Auteur: Nikolaj Nielsen

People flying into and out of the EU are now a step closer to having their personal data collected and retained for years to help police find criminals and terrorists.

The European Parliament's civil liberties committee Wednesday (15 July) backed a 2011 proposal to set up an EU-wide passenger name records directive.

The bill had been stuck in the committee since 2013 but Wednesday’s endorsement means talks can now start with member states, probably in autumn.

“I want to have it wrapped up before Christmas. I want to be able to have a relaxing Christmas and I am now hoping to have a slightly more relaxing summer,” British conservative Timothy Kirkhope i, who is steering the bill through the parliament, told EUobserver.

The bill would grant security officials and police, including the EU’s police agency Europol, access to 19 pieces of information like travel dates, ticket information, contact details, travel agency details, means of payment, seat numbers, and luggage details.

The most sensitive data would be deleted after 30 days. Other data would be masked but left accessible for up to five years for terrorism suspects and four years for cases involving transnational crimes.

Last year’s shooting at the Jewish museum in Brussels, the killings at Charlie Hebdo earlier this year in Paris, and the shooting in Copenhagen raised pressure on the MEPs to back the bill.

French interior minister Bernard Cazeneuve lobbied individual euro-deputies to sign it off following the Paris murders, saying it would help deter terrorism.

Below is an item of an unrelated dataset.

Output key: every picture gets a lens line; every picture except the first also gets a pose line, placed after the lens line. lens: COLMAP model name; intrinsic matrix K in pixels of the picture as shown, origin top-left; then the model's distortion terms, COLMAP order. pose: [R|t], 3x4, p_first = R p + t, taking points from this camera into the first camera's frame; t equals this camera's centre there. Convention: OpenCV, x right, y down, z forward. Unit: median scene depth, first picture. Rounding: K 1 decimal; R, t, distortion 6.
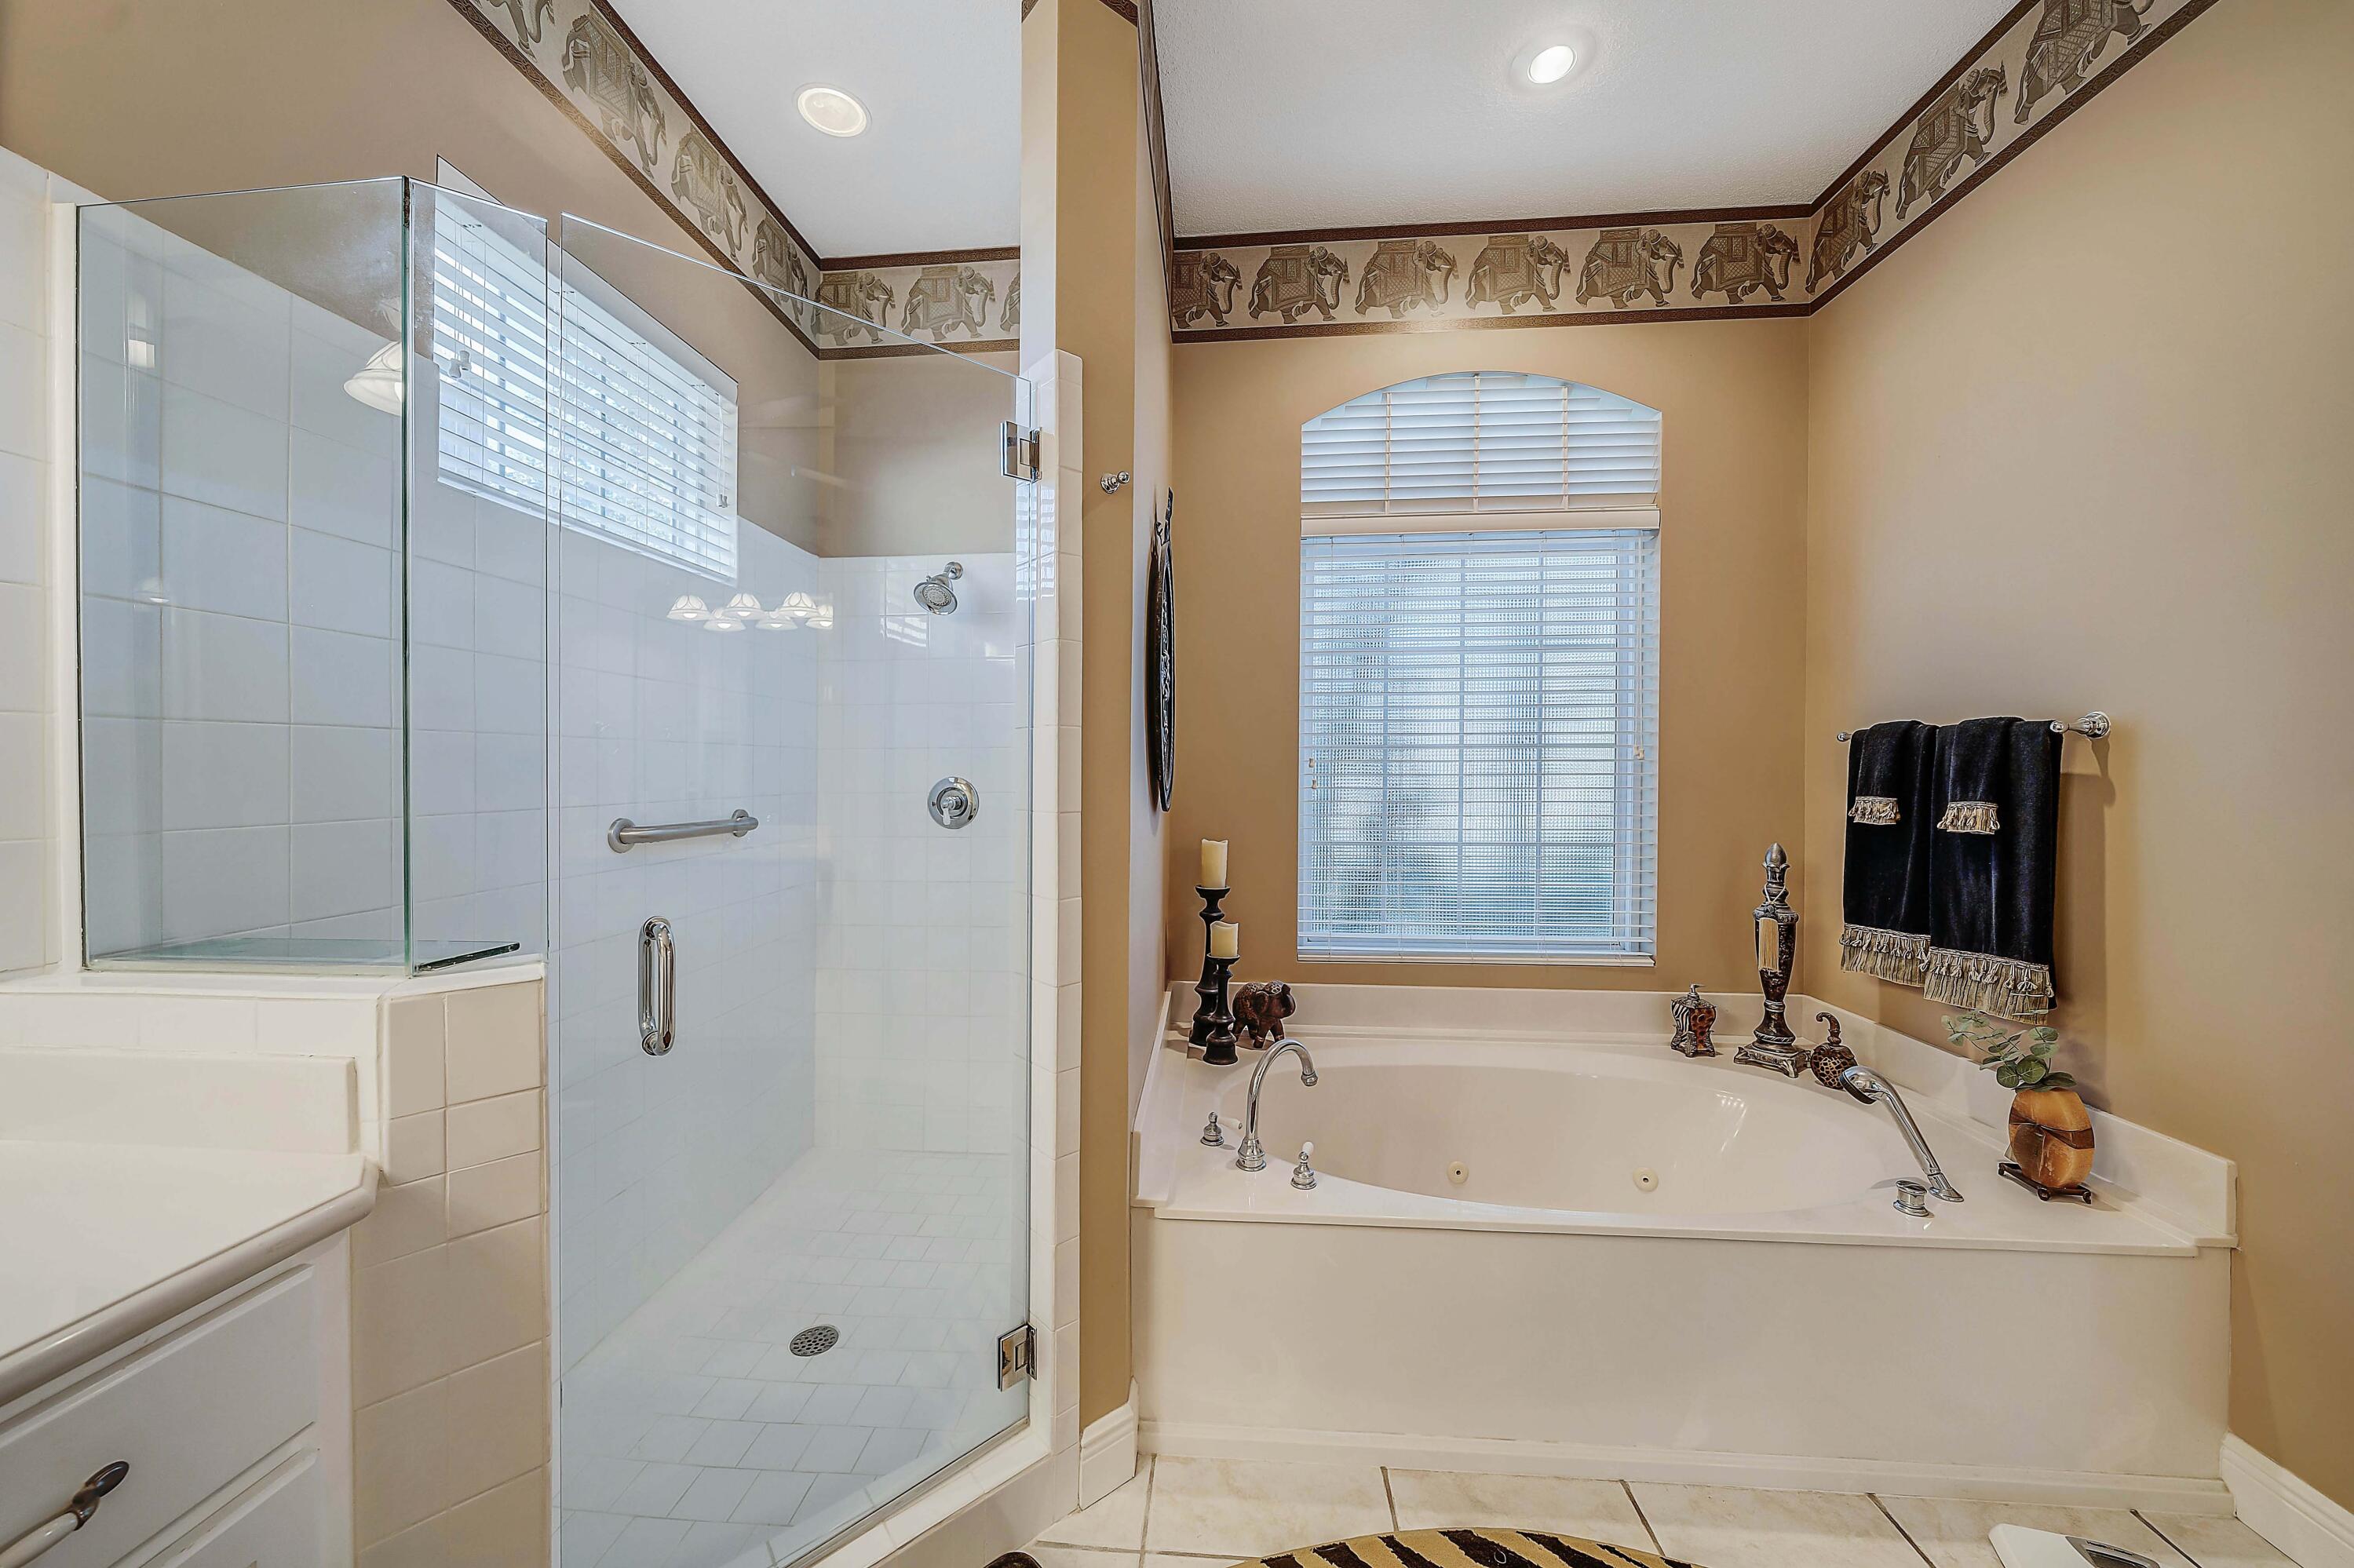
lens RADIAL K [[822.0, 0, 1177.0], [0, 822.0, 784.0], [0, 0, 1]] dist [-0.001662, -0.000156]
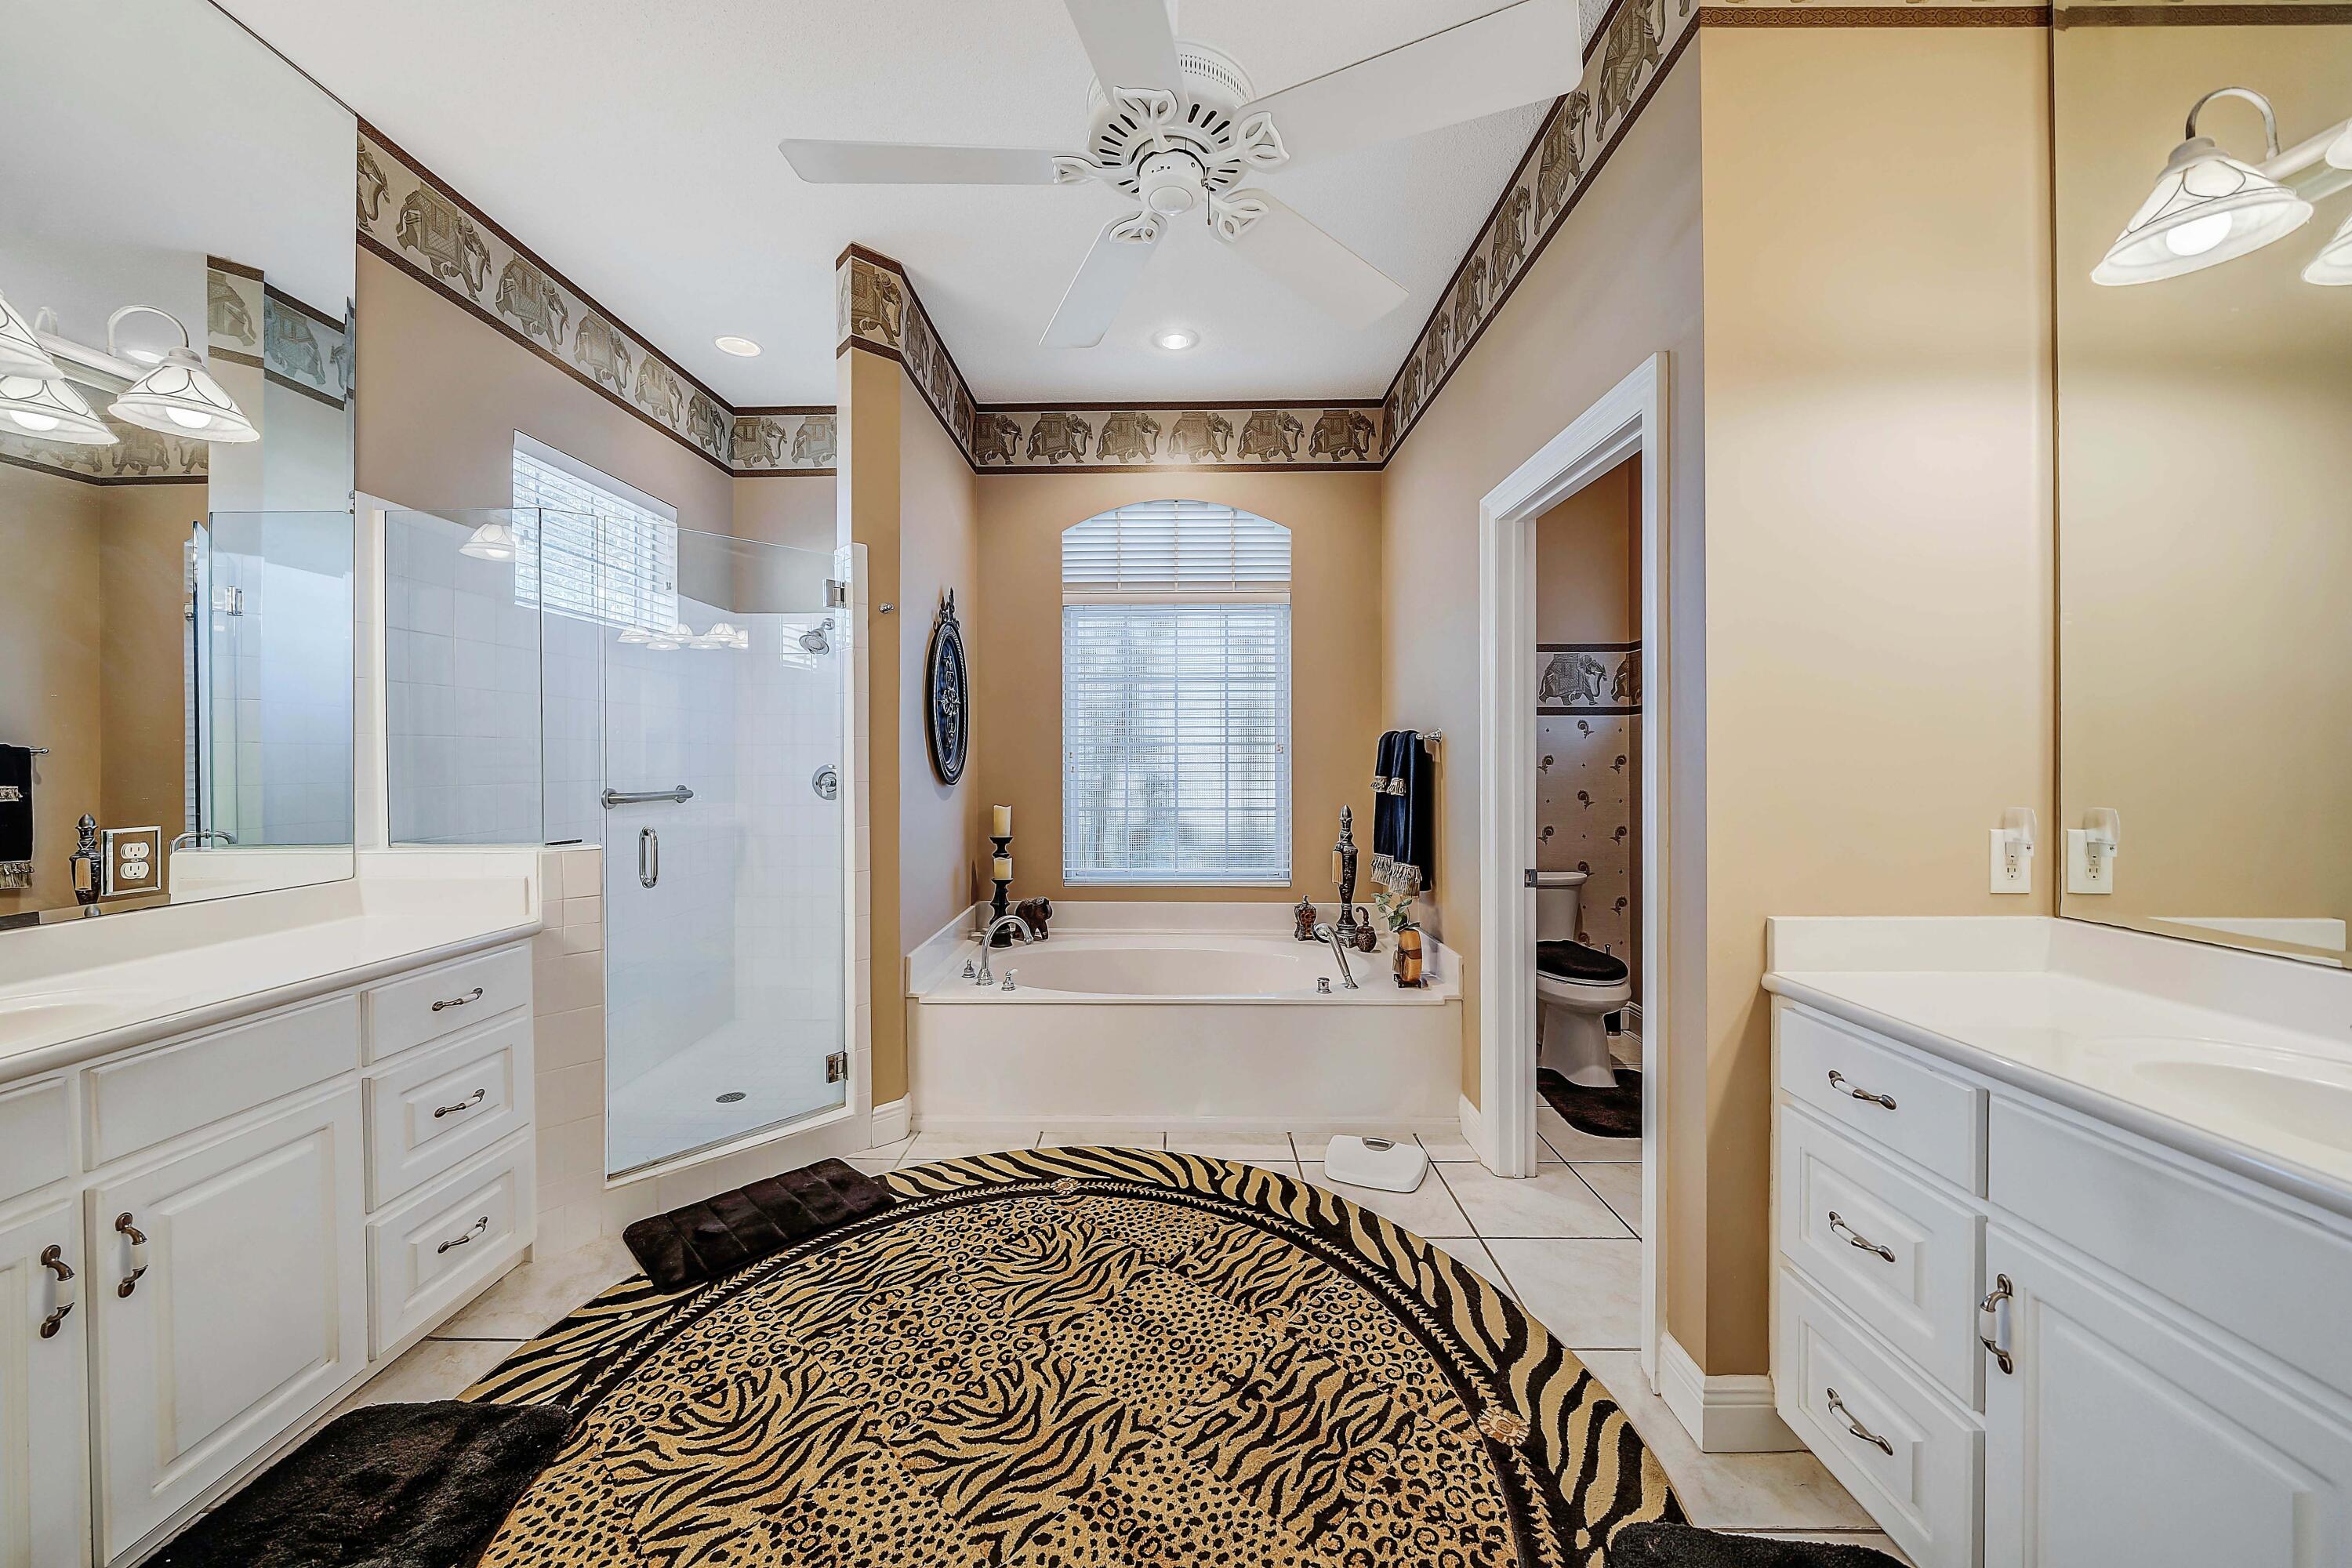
lens RADIAL K [[814.8, 0, 1166.3], [0, 814.8, 783.9], [0, 0, 1]] dist [-0.000497, -0.000115]
pose [[0.998188, -0.001315, 0.060165, 0.262584], [0.000576, 0.999924, 0.012314, 0.009583], [-0.060176, -0.012257, 0.998112, -0.534941]]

Similar declarations had been made in the aftermath of the terrorist attacks in Madrid in 2004 and London in 2005 when the EU adopted the EU data retention directive.

That law was scrapped almost a decade later after the European Court of Justice ruled that blanket retention of data was a serious violation of fundamental rights.

“The proposals adopted today clearly violate fundamental rights and will therefore once again be submitted to the judges in Luxembourg,” said German Green Jan Phillip Albrecht i.

He said the vote means that all air passengers in the EU will be placed under general suspicion and their personal details scrutinised.

“If these proposal do not infringe constitutional or treaty provisions, then civil rights in the EU is meaningless”, he said.

Another outspoken critic, Dutch Liberal Sophie In’t Veld i, said the current text does not offer greater security or greater protection of fundamental rights.

“This vote leaves it - once again - to the courts to ensure the protection of fundamental rights and the rule of law," she said.

Kirkhope, for his part, says the proposals have inbuilt safeguards.

“We built in proportionality and necessity into the whole thing here and indeed our proposal stands on its own. It doesn’t need to have anything else in place,” he said.

However he admitted the protection of personal data cannot be 100 percent guaranteed despite additional measures like requiring all processing of PNR data be logged or documented.

“We live in a very dangerous world, we live in a world where there have to be certain compromises, where we do need to able to provide information to our security and police services around Europe", he said.

Kirkhope had wanted to include internal flights in the proposal but dropped it following heated debates with some fellow MEPs.